We were at a loss how to proceed.
“What are you staring at?” suddenly said Kursel. “Carry him; can’t you see he is badly wounded?”
It seemed as if it was only for these words and the impulse they supplied for which we were waiting. There was a hum of voices and much bustling about. Some forcing their way into the turret, took hold of the Admiral by his arms and raised him up, but no sooner had he put his left leg to the ground than he groaned and completely lost consciousness. It was the best thing that could have happened.
“Bring him along! Bring him along! Splendid! Easy now! the devil! Take him along the side! Get to the side, can’t you? Stop—something’s cracking! What? his coat is being torn! Carry him along!” were the anxious shouts one heard on all sides. Having taken off the Admiral’s coat, they dragged him with the greatest difficulty through the narrow opening of the jammed door out on to the after embrasure, and were just proceeding to fasten him to the raft, when Kolomeytseff did, what a man does only once in his life, and then when inspired. My readers who are landsmen will not realise all the danger of what we were to attempt, but sailors will easily understand the risk. Kolomeytseff brought his vessel alongside and to windward of the mutilated battleship, out of whose battered gun ports stuck her crippled guns, and from whose side projected the broken booms of her torpedo-nets.[27] Dancing up and down on the waves the torpedo-boat at one moment rose till her deck was almost on a level with the embrasure, then rapidly sank away below; next moment she was carried away, and then again was seen struggling towards us, being momentarily in danger of staving in her thin side against one of the many projections from this motionless mass.
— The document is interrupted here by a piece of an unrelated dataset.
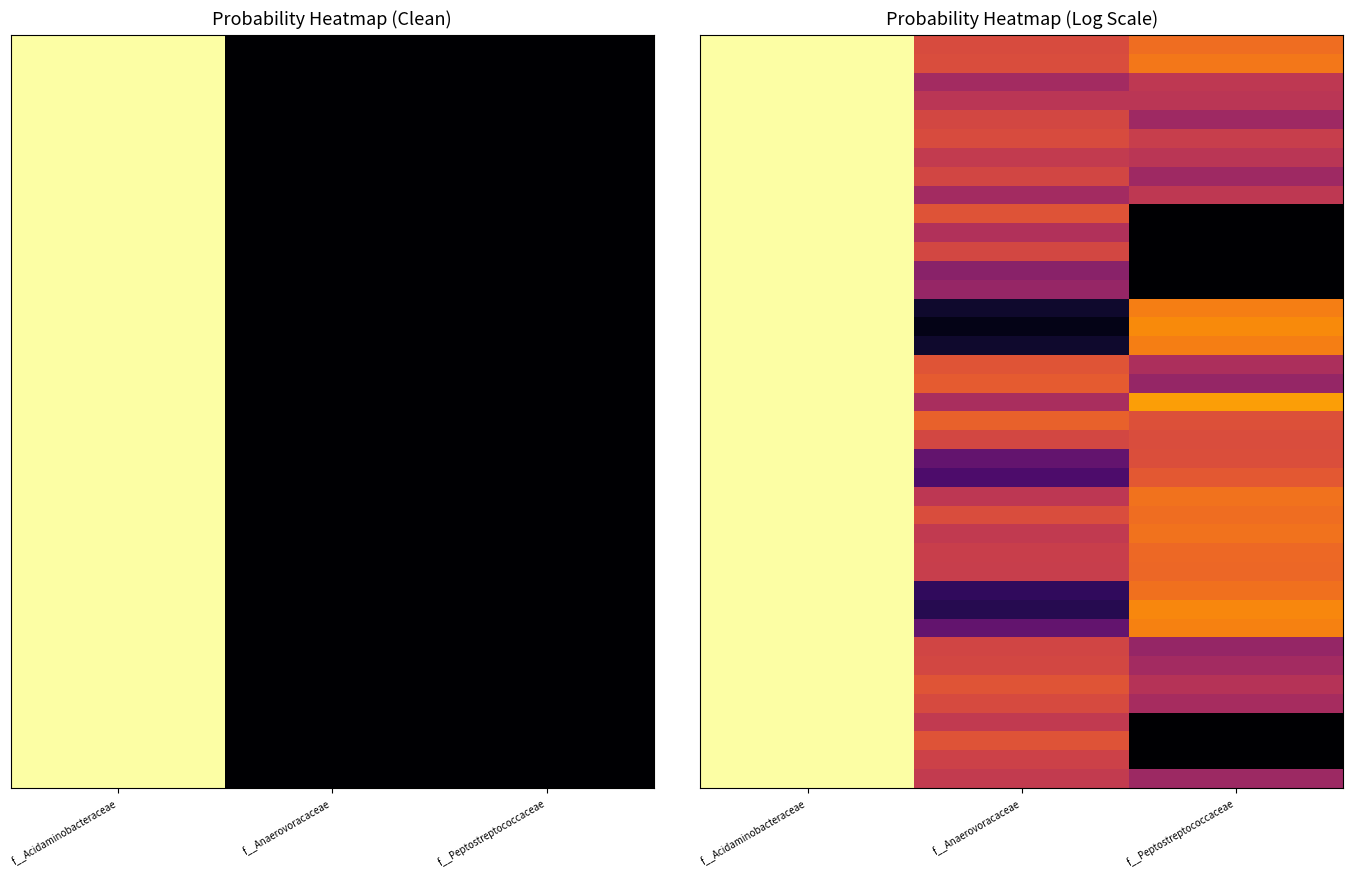

What is the smallest value displayed?

-13.7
The Admiral was carried hurriedly from the after to the bow embrasure, along the narrow gangway between the turrets and the battered side of the upper battery. From here, off the backs of the men who were standing by the open half-port, holding on to the side, he was lowered down, almost thrown, on board the torpedo-boat, at a moment when she rose on a wave and swung towards us.[28]
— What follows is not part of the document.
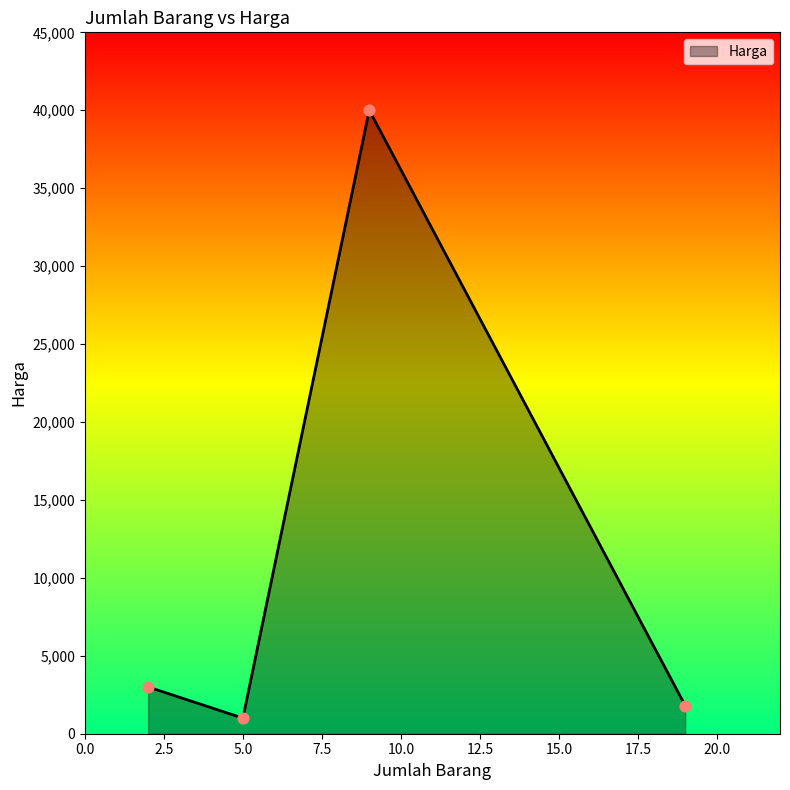

What is the smallest value displayed?

1000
“Hurrah! the Admiral is on board!” shouted Kursel, waving his cap.
“Hurrah!” cheered every one.
How I, with my wounded legs, boarded her, I don’t remember. I can only recollect that, lying on the hot engine-room hatch between the funnels, I gazed at the Suvoroff, unable to take my eyes off her. It was one of those moments which are indelibly impressed upon the mind.
Our position alongside the Suvoroff was extremely dangerous, as, besides the risk of being crushed, we might, at any moment, have been sunk by a shell, for the Japanese still poured in a hot fire upon both the flag-ship and the Kamchatka. Several of the Buiny’s crew had already been killed and wounded with splinters, and a lucky shot might at any moment send us to the bottom.
“Push off quickly!” shouted Kursel from the embrasure.